:: Instructions to follow ::
Output each record below exactly, and include all of them.

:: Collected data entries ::
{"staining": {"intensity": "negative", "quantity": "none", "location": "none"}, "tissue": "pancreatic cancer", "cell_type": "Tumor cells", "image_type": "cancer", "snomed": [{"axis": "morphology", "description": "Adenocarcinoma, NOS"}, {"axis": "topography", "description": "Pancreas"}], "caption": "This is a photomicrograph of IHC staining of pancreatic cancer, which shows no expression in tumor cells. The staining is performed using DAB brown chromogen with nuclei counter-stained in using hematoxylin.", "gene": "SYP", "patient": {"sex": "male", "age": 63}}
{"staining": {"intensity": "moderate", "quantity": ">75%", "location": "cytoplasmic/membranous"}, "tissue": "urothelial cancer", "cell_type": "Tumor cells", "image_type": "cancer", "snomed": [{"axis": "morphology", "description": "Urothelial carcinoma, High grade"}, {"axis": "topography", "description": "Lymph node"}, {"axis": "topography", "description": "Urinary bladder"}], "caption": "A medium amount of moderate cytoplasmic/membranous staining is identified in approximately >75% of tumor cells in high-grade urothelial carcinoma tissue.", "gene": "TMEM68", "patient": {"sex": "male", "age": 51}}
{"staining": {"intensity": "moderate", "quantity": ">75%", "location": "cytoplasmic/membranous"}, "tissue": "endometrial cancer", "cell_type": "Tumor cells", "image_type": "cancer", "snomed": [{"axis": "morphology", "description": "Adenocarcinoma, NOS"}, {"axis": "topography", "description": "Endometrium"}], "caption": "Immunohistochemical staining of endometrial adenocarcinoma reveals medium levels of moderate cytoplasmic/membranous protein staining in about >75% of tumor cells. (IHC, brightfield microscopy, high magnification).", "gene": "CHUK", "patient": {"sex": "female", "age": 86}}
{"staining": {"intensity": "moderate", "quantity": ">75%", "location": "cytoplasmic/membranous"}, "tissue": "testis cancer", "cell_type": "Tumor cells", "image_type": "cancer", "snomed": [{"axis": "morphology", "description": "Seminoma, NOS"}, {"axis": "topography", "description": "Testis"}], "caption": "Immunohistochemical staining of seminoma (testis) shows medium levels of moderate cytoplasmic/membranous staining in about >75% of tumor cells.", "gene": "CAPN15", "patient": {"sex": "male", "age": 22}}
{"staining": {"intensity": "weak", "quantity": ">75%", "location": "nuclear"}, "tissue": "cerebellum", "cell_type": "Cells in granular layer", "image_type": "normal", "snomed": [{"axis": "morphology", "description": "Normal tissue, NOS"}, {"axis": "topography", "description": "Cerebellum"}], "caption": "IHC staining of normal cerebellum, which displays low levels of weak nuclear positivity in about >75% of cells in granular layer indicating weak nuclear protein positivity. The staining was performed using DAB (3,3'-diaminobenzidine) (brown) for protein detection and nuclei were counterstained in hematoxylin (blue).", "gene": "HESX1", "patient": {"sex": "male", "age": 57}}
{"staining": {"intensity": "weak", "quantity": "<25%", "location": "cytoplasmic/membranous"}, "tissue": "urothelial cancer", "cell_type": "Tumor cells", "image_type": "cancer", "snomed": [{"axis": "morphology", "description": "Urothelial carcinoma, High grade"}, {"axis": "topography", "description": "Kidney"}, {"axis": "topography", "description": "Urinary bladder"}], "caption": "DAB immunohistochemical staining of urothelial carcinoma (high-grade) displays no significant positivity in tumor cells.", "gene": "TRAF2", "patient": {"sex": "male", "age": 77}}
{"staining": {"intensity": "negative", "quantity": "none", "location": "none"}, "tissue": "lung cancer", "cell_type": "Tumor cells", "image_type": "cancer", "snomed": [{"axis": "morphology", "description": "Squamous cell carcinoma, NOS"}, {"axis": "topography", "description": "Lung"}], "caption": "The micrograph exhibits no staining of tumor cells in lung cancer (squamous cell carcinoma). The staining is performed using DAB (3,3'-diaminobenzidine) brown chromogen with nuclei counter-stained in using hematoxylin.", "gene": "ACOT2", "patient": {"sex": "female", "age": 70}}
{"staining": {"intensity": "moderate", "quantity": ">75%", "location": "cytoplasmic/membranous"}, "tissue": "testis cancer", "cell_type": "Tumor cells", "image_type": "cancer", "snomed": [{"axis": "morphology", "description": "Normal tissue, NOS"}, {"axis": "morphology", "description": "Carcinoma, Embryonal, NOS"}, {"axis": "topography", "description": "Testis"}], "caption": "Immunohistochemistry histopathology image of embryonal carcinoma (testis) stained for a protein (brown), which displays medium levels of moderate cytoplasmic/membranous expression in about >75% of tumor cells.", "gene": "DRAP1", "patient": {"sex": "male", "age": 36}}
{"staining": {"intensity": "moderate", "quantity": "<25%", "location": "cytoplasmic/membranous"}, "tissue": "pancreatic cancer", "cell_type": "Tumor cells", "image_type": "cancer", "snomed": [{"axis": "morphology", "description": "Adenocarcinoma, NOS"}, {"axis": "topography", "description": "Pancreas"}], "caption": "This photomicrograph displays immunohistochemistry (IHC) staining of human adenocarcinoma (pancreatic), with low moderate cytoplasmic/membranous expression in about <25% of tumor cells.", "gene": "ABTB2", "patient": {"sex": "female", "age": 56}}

:: Task answer ::
{"staining": {"intensity": "negative", "quantity": "none", "location": "none"}, "tissue": "pancreatic cancer", "cell_type": "Tumor cells", "image_type": "cancer", "snomed": [{"axis": "morphology", "description": "Adenocarcinoma, NOS"}, {"axis": "topography", "description": "Pancreas"}], "caption": "This is a photomicrograph of IHC staining of pancreatic cancer, which shows no expression in tumor cells. The staining is performed using DAB brown chromogen with nuclei counter-stained in using hematoxylin.", "gene": "SYP", "patient": {"sex": "male", "age": 63}}
{"staining": {"intensity": "moderate", "quantity": ">75%", "location": "cytoplasmic/membranous"}, "tissue": "urothelial cancer", "cell_type": "Tumor cells", "image_type": "cancer", "snomed": [{"axis": "morphology", "description": "Urothelial carcinoma, High grade"}, {"axis": "topography", "description": "Lymph node"}, {"axis": "topography", "description": "Urinary bladder"}], "caption": "A medium amount of moderate cytoplasmic/membranous staining is identified in approximately >75% of tumor cells in high-grade urothelial carcinoma tissue.", "gene": "TMEM68", "patient": {"sex": "male", "age": 51}}
{"staining": {"intensity": "moderate", "quantity": ">75%", "location": "cytoplasmic/membranous"}, "tissue": "endometrial cancer", "cell_type": "Tumor cells", "image_type": "cancer", "snomed": [{"axis": "morphology", "description": "Adenocarcinoma, NOS"}, {"axis": "topography", "description": "Endometrium"}], "caption": "Immunohistochemical staining of endometrial adenocarcinoma reveals medium levels of moderate cytoplasmic/membranous protein staining in about >75% of tumor cells. (IHC, brightfield microscopy, high magnification).", "gene": "CHUK", "patient": {"sex": "female", "age": 86}}
{"staining": {"intensity": "moderate", "quantity": ">75%", "location": "cytoplasmic/membranous"}, "tissue": "testis cancer", "cell_type": "Tumor cells", "image_type": "cancer", "snomed": [{"axis": "morphology", "description": "Seminoma, NOS"}, {"axis": "topography", "description": "Testis"}], "caption": "Immunohistochemical staining of seminoma (testis) shows medium levels of moderate cytoplasmic/membranous staining in about >75% of tumor cells.", "gene": "CAPN15", "patient": {"sex": "male", "age": 22}}
{"staining": {"intensity": "weak", "quantity": ">75%", "location": "nuclear"}, "tissue": "cerebellum", "cell_type": "Cells in granular layer", "image_type": "normal", "snomed": [{"axis": "morphology", "description": "Normal tissue, NOS"}, {"axis": "topography", "description": "Cerebellum"}], "caption": "IHC staining of normal cerebellum, which displays low levels of weak nuclear positivity in about >75% of cells in granular layer indicating weak nuclear protein positivity. The staining was performed using DAB (3,3'-diaminobenzidine) (brown) for protein detection and nuclei were counterstained in hematoxylin (blue).", "gene": "HESX1", "patient": {"sex": "male", "age": 57}}
{"staining": {"intensity": "weak", "quantity": "<25%", "location": "cytoplasmic/membranous"}, "tissue": "urothelial cancer", "cell_type": "Tumor cells", "image_type": "cancer", "snomed": [{"axis": "morphology", "description": "Urothelial carcinoma, High grade"}, {"axis": "topography", "description": "Kidney"}, {"axis": "topography", "description": "Urinary bladder"}], "caption": "DAB immunohistochemical staining of urothelial carcinoma (high-grade) displays no significant positivity in tumor cells.", "gene": "TRAF2", "patient": {"sex": "male", "age": 77}}
{"staining": {"intensity": "negative", "quantity": "none", "location": "none"}, "tissue": "lung cancer", "cell_type": "Tumor cells", "image_type": "cancer", "snomed": [{"axis": "morphology", "description": "Squamous cell carcinoma, NOS"}, {"axis": "topography", "description": "Lung"}], "caption": "The micrograph exhibits no staining of tumor cells in lung cancer (squamous cell carcinoma). The staining is performed using DAB (3,3'-diaminobenzidine) brown chromogen with nuclei counter-stained in using hematoxylin.", "gene": "ACOT2", "patient": {"sex": "female", "age": 70}}
{"staining": {"intensity": "moderate", "quantity": ">75%", "location": "cytoplasmic/membranous"}, "tissue": "testis cancer", "cell_type": "Tumor cells", "image_type": "cancer", "snomed": [{"axis": "morphology", "description": "Normal tissue, NOS"}, {"axis": "morphology", "description": "Carcinoma, Embryonal, NOS"}, {"axis": "topography", "description": "Testis"}], "caption": "Immunohistochemistry histopathology image of embryonal carcinoma (testis) stained for a protein (brown), which displays medium levels of moderate cytoplasmic/membranous expression in about >75% of tumor cells.", "gene": "DRAP1", "patient": {"sex": "male", "age": 36}}
{"staining": {"intensity": "moderate", "quantity": "<25%", "location": "cytoplasmic/membranous"}, "tissue": "pancreatic cancer", "cell_type": "Tumor cells", "image_type": "cancer", "snomed": [{"axis": "morphology", "description": "Adenocarcinoma, NOS"}, {"axis": "topography", "description": "Pancreas"}], "caption": "This photomicrograph displays immunohistochemistry (IHC) staining of human adenocarcinoma (pancreatic), with low moderate cytoplasmic/membranous expression in about <25% of tumor cells.", "gene": "ABTB2", "patient": {"sex": "female", "age": 56}}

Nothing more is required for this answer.